▶ HOW TO COMPLETE THIS TASK:
Restate word for word, and only, the lines that extend from the line containing "pinky mcp: (1427, 659)" through the end of the records below.

[Saved entries]
►
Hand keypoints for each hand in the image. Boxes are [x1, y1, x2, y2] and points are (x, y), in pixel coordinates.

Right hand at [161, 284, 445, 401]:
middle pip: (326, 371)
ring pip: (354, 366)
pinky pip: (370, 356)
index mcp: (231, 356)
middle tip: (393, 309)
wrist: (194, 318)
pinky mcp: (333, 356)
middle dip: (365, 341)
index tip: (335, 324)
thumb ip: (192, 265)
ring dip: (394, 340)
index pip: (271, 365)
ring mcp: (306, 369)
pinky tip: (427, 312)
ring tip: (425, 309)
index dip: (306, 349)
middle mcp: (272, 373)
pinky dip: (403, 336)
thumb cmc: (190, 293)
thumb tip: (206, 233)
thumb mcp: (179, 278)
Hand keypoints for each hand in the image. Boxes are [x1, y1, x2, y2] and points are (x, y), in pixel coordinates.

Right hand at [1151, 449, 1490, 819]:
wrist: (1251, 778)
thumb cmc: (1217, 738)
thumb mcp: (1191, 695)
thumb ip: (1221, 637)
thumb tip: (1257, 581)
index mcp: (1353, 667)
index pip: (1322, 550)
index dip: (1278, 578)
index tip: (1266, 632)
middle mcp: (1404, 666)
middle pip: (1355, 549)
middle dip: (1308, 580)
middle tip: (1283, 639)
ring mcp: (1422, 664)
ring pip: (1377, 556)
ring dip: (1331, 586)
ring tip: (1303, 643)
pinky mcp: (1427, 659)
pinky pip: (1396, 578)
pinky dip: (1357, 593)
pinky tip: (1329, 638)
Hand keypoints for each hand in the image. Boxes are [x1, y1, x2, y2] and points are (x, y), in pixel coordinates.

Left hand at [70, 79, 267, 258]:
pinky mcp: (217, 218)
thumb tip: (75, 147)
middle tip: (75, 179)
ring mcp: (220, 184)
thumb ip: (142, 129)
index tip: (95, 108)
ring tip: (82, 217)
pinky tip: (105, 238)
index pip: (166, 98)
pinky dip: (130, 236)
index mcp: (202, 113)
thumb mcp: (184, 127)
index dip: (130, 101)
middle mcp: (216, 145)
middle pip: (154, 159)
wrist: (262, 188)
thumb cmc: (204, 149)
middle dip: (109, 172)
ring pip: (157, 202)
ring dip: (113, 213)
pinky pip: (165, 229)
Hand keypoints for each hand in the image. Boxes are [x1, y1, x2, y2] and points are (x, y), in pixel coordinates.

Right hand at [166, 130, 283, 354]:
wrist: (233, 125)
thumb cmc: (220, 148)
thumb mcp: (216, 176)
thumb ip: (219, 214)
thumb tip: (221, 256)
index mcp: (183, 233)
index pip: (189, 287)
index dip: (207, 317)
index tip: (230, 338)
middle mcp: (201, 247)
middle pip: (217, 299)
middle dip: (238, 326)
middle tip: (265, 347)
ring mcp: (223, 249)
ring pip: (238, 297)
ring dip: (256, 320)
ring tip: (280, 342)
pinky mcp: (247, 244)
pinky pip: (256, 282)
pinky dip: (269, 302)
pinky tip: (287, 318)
◄
▶ RESULT:
pinky mcp: (1427, 659)
pinky pip: (1396, 578)
pinky dip: (1357, 593)
pinky tip: (1329, 638)
Hand keypoints for each hand in the image. Boxes are [x1, y1, x2, y2] and points are (x, y), in pixel coordinates.

Left hand at [70, 79, 267, 258]:
pinky mcp: (217, 218)
thumb tip: (75, 147)
middle tip: (75, 179)
ring mcp: (220, 184)
thumb ip: (142, 129)
index tip: (95, 108)
ring tip: (82, 217)
pinky tip: (105, 238)
index pip: (166, 98)
pinky dip: (130, 236)
index mcp: (202, 113)
thumb mcp: (184, 127)
index dip: (130, 101)
middle mcp: (216, 145)
middle pip: (154, 159)
wrist: (262, 188)
thumb cmc: (204, 149)
middle dip: (109, 172)
ring pip: (157, 202)
ring dip: (113, 213)
pinky pip: (165, 229)
Hand keypoints for each hand in the image. Boxes are [x1, y1, x2, y2] and points are (x, y), in pixel coordinates.

Right hand at [166, 130, 283, 354]:
wrist: (233, 125)
thumb cmc: (220, 148)
thumb mcp: (216, 176)
thumb ip: (219, 214)
thumb tip: (221, 256)
index mcp: (183, 233)
index pip: (189, 287)
index dip: (207, 317)
index tip: (230, 338)
middle mcp: (201, 247)
middle pip: (217, 299)
middle dip: (238, 326)
middle tip: (265, 347)
ring mcp: (223, 249)
ring pip: (238, 297)
ring dip: (256, 320)
ring tip: (280, 342)
pinky mcp: (247, 244)
pinky pip: (256, 282)
pinky dip: (269, 302)
pinky tip: (287, 318)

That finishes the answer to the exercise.